To express WT KIT and KITD814V receptors in bone marrow cells, low-density bone marrow cells were collected from WT mice, and prestimulated in IMDM supplemented with 20% FBS, 2% penicillin/streptomycin, and cytokines (100 ng/mL SCF, 100 ng/mL TPO, 50 ng/mL FLT3-L, and 4 ng/mL IL-6) for 48 h prior to retroviral infection on fibronectin fragments (Retronectin) in nontissue culture plates. On the third day, cells were infected with 2 mL of high-titer retroviral supernatants for WT KIT or KITD814V prepared as described above. A second shot of viral infection was given 20 4 h later. Forty-eight hours after the second infection, cells expressing EGFP were sorted and utilized to perform all experiments.

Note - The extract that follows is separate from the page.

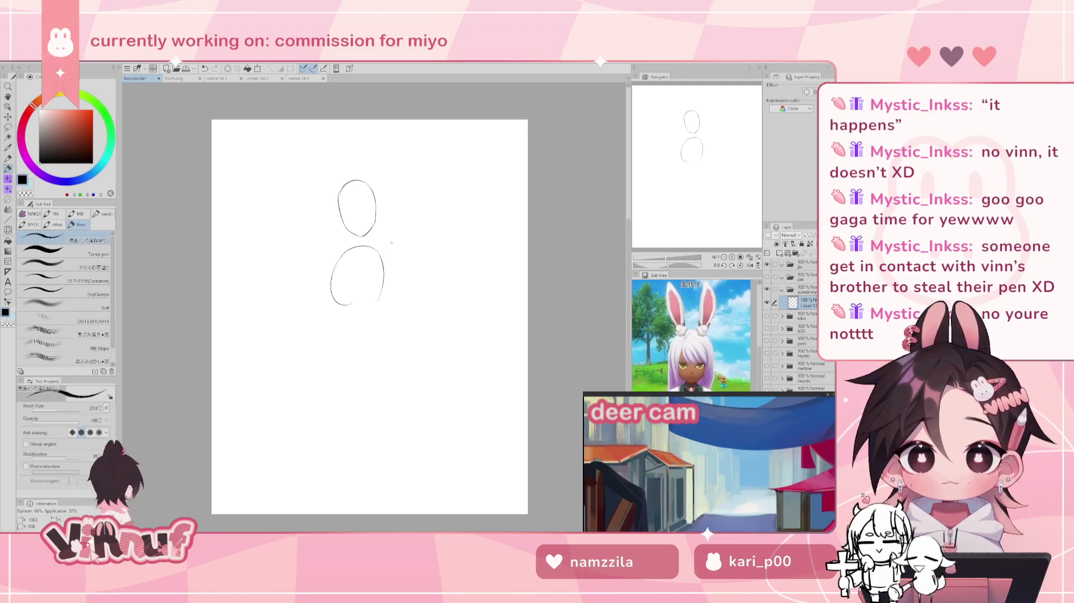
Step: Erase the chest's bottom arc, then try and undo lines under and left of the chest
{"action": "key", "text": "e"}
{"action": "left_click_drag", "start_coordinate": [334, 301], "coordinate": [366, 303]}
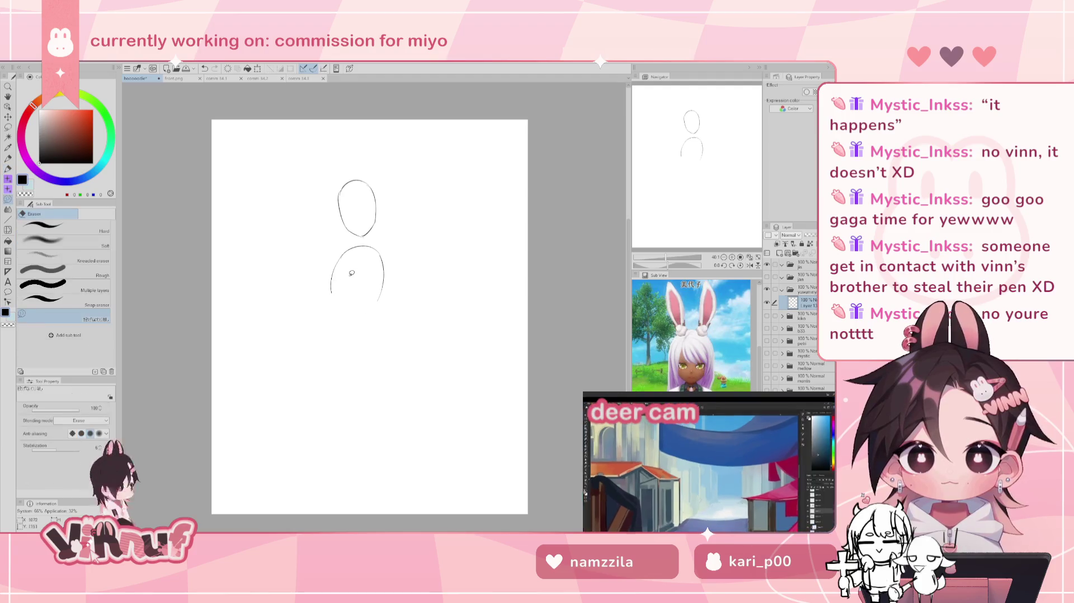
{"action": "key", "text": "p"}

Proliferation was assessed by conducting a thymidine incorporation assay as previously described (Mali et al., 2012[50]). Cells were washed and starved in IMDM containing 0.2% BSA without serum or any growth factors for 6–8 h. Cells (5 × 104) were plated in replicates of three in a 96-well plate in 200 μL of complete medium (IMDM, 10% FBS, 2% penicillin–streptomycin) either in the presence or absence of indicated growth factors with or without SHP2 inhibitors. Cells were cultured for 48 h and subsequently pulsed with 1.0 μCi (0.037 MBq) [3H] thymidine (PerkinElmer, Shelton, CT) for 6 h. Cells were harvested using an automated 96-well cell harvester (Brandel, Gaithersburg, MD), and thymidine incorporation was determined as counts per minute (CPM).

Immunoblot Analysis

Cells were lysed in lysis buffer (1.0% Nonidet P-40, 50 mM Tris-HCl (pH 7.4), 150 mM NaCl, 5 mM EDTA, 2 mM NaVO3, 10 mM NaF) plus a protease inhibitor mixture (Roche) and centrifuged at 10000 rpm for 5 min at 4 °C. Supernatants were collected and protein concentration was determined using the BCA protein assay (Thermo Fisher Scientific, Rockford, IL). Equal amount of protein extracts were mixed with gel loading buffer and separated on SDS-polyacrylamide gels. After electrophoresis, the proteins were transferred onto nitrocellulose membranes and nonspecific binding was blocked with 5% nonfat dry milk in Tris-buffered saline containing 0.1% Tween-20 (TBS-T). Membranes were then probed with various antibodies overnight at 4 °C on a rocker. After incubation, membranes were washed with TBS-T and incubated with appropriate horseradish peroxidase (HRP)-conjugated secondary antibodies for 1 h at room temperature. Finally, the proteins on the membranes were detected using SuperSignal West Dura Luminol/Enhancer solution (Thermo Fisher Scientific, Rockford, IL) and membranes were analyzed using Bio-Rad ChemiDoc XRS Imaging System.

RNA Interference Studies

Small interfering RNA (siRNA) specific for SHP2 (5′-PCACGCAUGACGCCAUAUUCTT-3′) and scrambled SHP2 siRNA (5′-PGCACGACCGCCUUAUAACUTT-3′) were synthesized by Dharmacon Research. siRNAs were transfected into H1975 cells by using Lipofectamine 2000 reagent (Invitrogen Life Technologies) for 6 h and then recovered in RPMI1640 plus 10% FBS.